## What to do
When you reach the line that contains "Image 2 (168" in the data below, start reproducing lines exactly, and stop after the line that contains "Image 3 (336".
*** Records provided
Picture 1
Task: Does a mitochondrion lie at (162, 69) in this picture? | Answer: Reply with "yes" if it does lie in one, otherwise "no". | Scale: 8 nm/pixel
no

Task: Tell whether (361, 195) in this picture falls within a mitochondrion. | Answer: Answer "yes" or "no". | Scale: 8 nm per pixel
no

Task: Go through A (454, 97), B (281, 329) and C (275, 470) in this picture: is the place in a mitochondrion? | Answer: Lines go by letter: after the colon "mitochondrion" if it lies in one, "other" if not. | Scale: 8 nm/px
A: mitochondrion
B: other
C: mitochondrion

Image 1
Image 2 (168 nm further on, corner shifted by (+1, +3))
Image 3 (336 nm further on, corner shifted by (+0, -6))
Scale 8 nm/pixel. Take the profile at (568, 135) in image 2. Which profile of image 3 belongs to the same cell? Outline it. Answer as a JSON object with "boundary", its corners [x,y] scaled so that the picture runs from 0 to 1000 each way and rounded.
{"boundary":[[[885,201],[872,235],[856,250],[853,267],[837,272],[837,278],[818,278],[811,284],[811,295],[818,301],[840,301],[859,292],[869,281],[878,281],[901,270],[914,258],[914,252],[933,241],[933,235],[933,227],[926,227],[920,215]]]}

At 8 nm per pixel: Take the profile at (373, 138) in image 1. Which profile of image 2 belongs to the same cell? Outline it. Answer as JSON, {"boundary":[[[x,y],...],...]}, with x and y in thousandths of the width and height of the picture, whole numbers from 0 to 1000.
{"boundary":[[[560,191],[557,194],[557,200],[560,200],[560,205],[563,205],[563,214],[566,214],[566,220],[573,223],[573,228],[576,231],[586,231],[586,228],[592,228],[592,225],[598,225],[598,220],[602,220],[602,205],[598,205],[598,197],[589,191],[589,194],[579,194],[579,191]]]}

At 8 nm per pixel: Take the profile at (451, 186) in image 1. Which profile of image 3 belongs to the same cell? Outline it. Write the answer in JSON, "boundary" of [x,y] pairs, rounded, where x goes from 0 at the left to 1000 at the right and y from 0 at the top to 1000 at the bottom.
******
## Answer to the problem
Image 2 (168 nm further on, corner shifted by (+1, +3))
Image 3 (336 nm further on, corner shifted by (+0, -6))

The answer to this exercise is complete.